Editorial der 1. VDS-Vizepräsidentin Elisabeth Schlammerl

Bedenkliche Entwicklung

01.02.2023

Immer weniger Kolleginnen und Kollegen sind bei Sportereignissen vor Ort. Bei Olympischen Spielen und Fußballturnieren wird das Akkreditierungskontingent nicht mehr ausgeschöpft. Der Grund dafür sind nicht nur hohe Kosten.

 

Liebe Kolleginnen,
liebe Kollegen,

es ist noch nicht so lange her, da gab es für Olympische Spiele regelmäßig eine Warteliste. Kolleginnen oder Kollegen bekamen deshalb erst kurz vor Beginn der Veranstaltung eine Akkreditierung oder gingen sogar leer aus. Auch für Fußballturniere der Männer konnten oft längst nicht alle Akkreditierungswünsche erfüllt werden. Diese Großereignisse waren stets auch Pflichttermine für Medienhäuser, die personell oder finanziell nicht so gut aufgestellt waren.

Aber das ist längst nicht mehr so. Das Akkreditierungskontingent wurde weder für die Fußball-WM in Katar ausgeschöpft, noch gibt es für die Olympischen Sommerspiele in Paris im kommenden Jahr eine Warteliste. Und das liegt nicht nur an Synergieeffekten von Redaktionszusammenschlüssen und Verbünden wie der G14. Sondern vor allem an den Kosten.

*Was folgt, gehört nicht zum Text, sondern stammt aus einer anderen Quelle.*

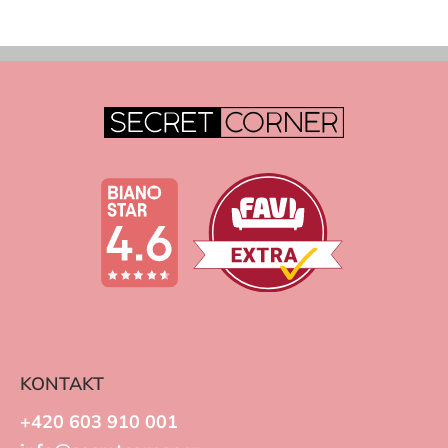
KONTAKT
+420 603 910 001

Selbst kleinere Veranstaltungen belasten mittlerweile die Budgets der Sportredaktionen enorm. Beim Hahnenkammrennen jüngst in Kitzbühel bot ein Hotel ein paar Kilometer außerhalb des Skiortes ein Zimmer ohne Warmwasser für stolze 180 Euro an. Zum Duschen musste man in die Sauna im Keller. Für die anstehende Ski-WM in Courchevel und Meribel bekam ein etwas spät entschlossener Kollege ein Angebot für 900 Euro – pro Nacht. Aber selbst für diejenigen, die rechtzeitig gebucht haben, war auf dem offiziellen Weg über das Organisationskomitee kaum etwas unter 200 Euro zu bekommen (Schlammerl-Foto: Ina Fassbender).

Preise, die viele Verlage, Online-Unternehmen und sonstige Nicht-Rechte-Inhaber nicht mehr bereit sind zu bezahlen. Jedenfalls nicht für eine Weltmeisterschaft in einer Sportart, in der keine deutsche Medaillenflut zu erwarten ist und die außerhalb von Bayern und Baden-Württemberg meist auf geringeres Interesse stößt. Auch Freiberufler können sich solche Veranstaltungen immer weniger leisten. Von der Ski-WM aus Frankreich werden deshalb neben den beiden Agenturen nur eine Handvoll Print- und Online-Medien berichten.

Die Konsequenz ist, dass immer mehr Texte in den Redaktionen geschrieben werden müssen, auch von den Agenturen. Recherche findet mittlerweile vorwiegend im Internet und in den Sozialen Medien statt. Pressesprecher der diversen Sportverbände liefern wegen der fehlenden Medienpräsenz per WhatsApp oder über sonstige Messenger-Dienste Stimmen von Athletinnen und Athleten, überspielen manchmal auch ganze Interviews. So nützlich dieser Dienst auch ist, für eine Hintergrundgeschichte taugen die (mitunter gefilterten) Aussagen sicher nicht.

Zwangsläufig sind kalt geschriebene Texte etwas oberflächlicher, manchmal schleichen sich auch Fehler ein, weil Informationen aus dem Internet einfach übernommen werden. Faktencheck bedeutet auch aus Zeitgründen oft: Es muss richtig sein, wenn es in mehreren Texten steht. Solange die Klickzahlen stimmen und sich Leser nicht beschweren, sehen viele Chefs von Medienhäusern keinen Grund, mehr Sportereignisse zu besetzen. Im Gegenteil. Diese Entwicklung ist bedenklich für unsere Branche.